> Prompt:
Every record below should be retyped exactly, and no picture should appear in the copy.

• • •

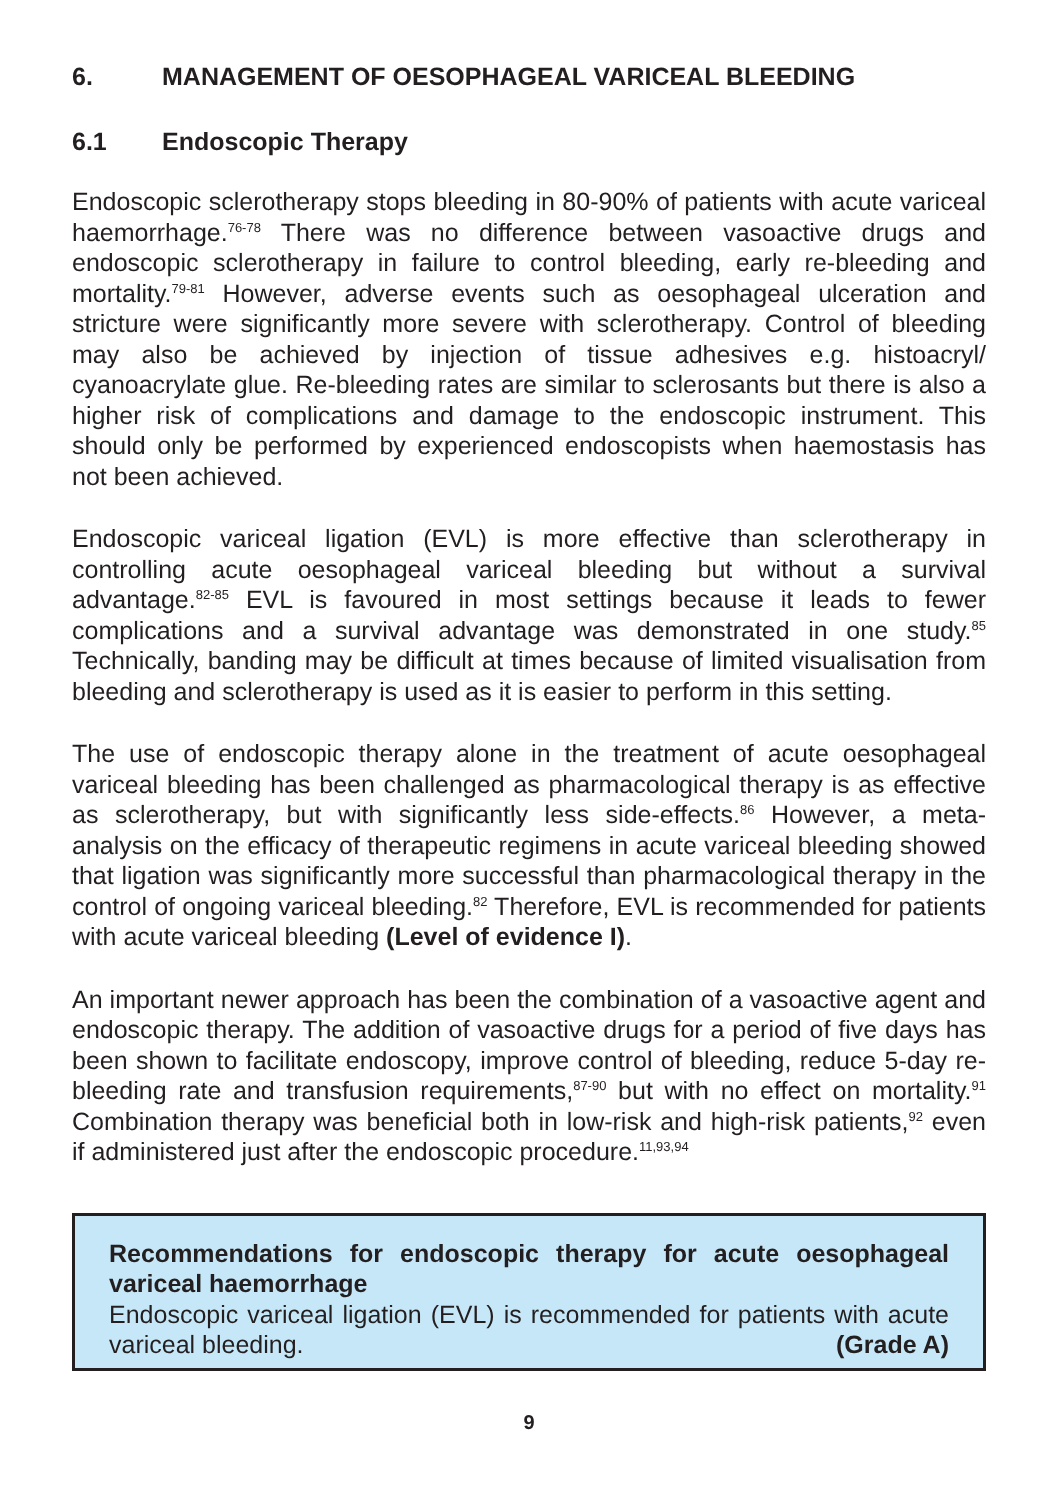6. MANAGEMENT OF OESOPHAGEAL VARICEAL BLEEDING
6.1 Endoscopic Therapy
Endoscopic sclerotherapy stops bleeding in 80-90% of patients with acute variceal haemorrhage.<sup>76-78</sup> There was no difference between vasoactive drugs and endoscopic sclerotherapy in failure to control bleeding, early re-bleeding and mortality.<sup>79-81</sup> However, adverse events such as oesophageal ulceration and stricture were significantly more severe with sclerotherapy. Control of bleeding may also be achieved by injection of tissue adhesives e.g. histoacryl/ cyanoacrylate glue. Re-bleeding rates are similar to sclerosants but there is also a higher risk of complications and damage to the endoscopic instrument. This should only be performed by experienced endoscopists when haemostasis has not been achieved.
Endoscopic variceal ligation (EVL) is more effective than sclerotherapy in controlling acute oesophageal variceal bleeding but without a survival advantage.<sup>82-85</sup> EVL is favoured in most settings because it leads to fewer complications and a survival advantage was demonstrated in one study.<sup>85</sup> Technically, banding may be difficult at times because of limited visualisation from bleeding and sclerotherapy is used as it is easier to perform in this setting.
The use of endoscopic therapy alone in the treatment of acute oesophageal variceal bleeding has been challenged as pharmacological therapy is as effective as sclerotherapy, but with significantly less side-effects.<sup>86</sup> However, a meta-analysis on the efficacy of therapeutic regimens in acute variceal bleeding showed that ligation was significantly more successful than pharmacological therapy in the control of ongoing variceal bleeding.<sup>82</sup> Therefore, EVL is recommended for patients with acute variceal bleeding (Level of evidence I).
An important newer approach has been the combination of a vasoactive agent and endoscopic therapy. The addition of vasoactive drugs for a period of five days has been shown to facilitate endoscopy, improve control of bleeding, reduce 5-day re-bleeding rate and transfusion requirements,<sup>87-90</sup> but with no effect on mortality.<sup>91</sup> Combination therapy was beneficial both in low-risk and high-risk patients,<sup>92</sup> even if administered just after the endoscopic procedure.<sup>11,93,94</sup>
Recommendations for endoscopic therapy for acute oesophageal variceal haemorrhage
Endoscopic variceal ligation (EVL) is recommended for patients with acute variceal bleeding. (Grade A)
9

• • •

> Written solution:
6. MANAGEMENT OF OESOPHAGEAL VARICEAL BLEEDING
6.1 Endoscopic Therapy
Endoscopic sclerotherapy stops bleeding in 80-90% of patients with acute variceal haemorrhage.<sup>76-78</sup> There was no difference between vasoactive drugs and endoscopic sclerotherapy in failure to control bleeding, early re-bleeding and mortality.<sup>79-81</sup> However, adverse events such as oesophageal ulceration and stricture were significantly more severe with sclerotherapy. Control of bleeding may also be achieved by injection of tissue adhesives e.g. histoacryl/ cyanoacrylate glue. Re-bleeding rates are similar to sclerosants but there is also a higher risk of complications and damage to the endoscopic instrument. This should only be performed by experienced endoscopists when haemostasis has not been achieved.
Endoscopic variceal ligation (EVL) is more effective than sclerotherapy in controlling acute oesophageal variceal bleeding but without a survival advantage.<sup>82-85</sup> EVL is favoured in most settings because it leads to fewer complications and a survival advantage was demonstrated in one study.<sup>85</sup> Technically, banding may be difficult at times because of limited visualisation from bleeding and sclerotherapy is used as it is easier to perform in this setting.
The use of endoscopic therapy alone in the treatment of acute oesophageal variceal bleeding has been challenged as pharmacological therapy is as effective as sclerotherapy, but with significantly less side-effects.<sup>86</sup> However, a meta-analysis on the efficacy of therapeutic regimens in acute variceal bleeding showed that ligation was significantly more successful than pharmacological therapy in the control of ongoing variceal bleeding.<sup>82</sup> Therefore, EVL is recommended for patients with acute variceal bleeding (Level of evidence I).
An important newer approach has been the combination of a vasoactive agent and endoscopic therapy. The addition of vasoactive drugs for a period of five days has been shown to facilitate endoscopy, improve control of bleeding, reduce 5-day re-bleeding rate and transfusion requirements,<sup>87-90</sup> but with no effect on mortality.<sup>91</sup> Combination therapy was beneficial both in low-risk and high-risk patients,<sup>92</sup> even if administered just after the endoscopic procedure.<sup>11,93,94</sup>
Recommendations for endoscopic therapy for acute oesophageal variceal haemorrhage
Endoscopic variceal ligation (EVL) is recommended for patients with acute variceal bleeding. (Grade A)
9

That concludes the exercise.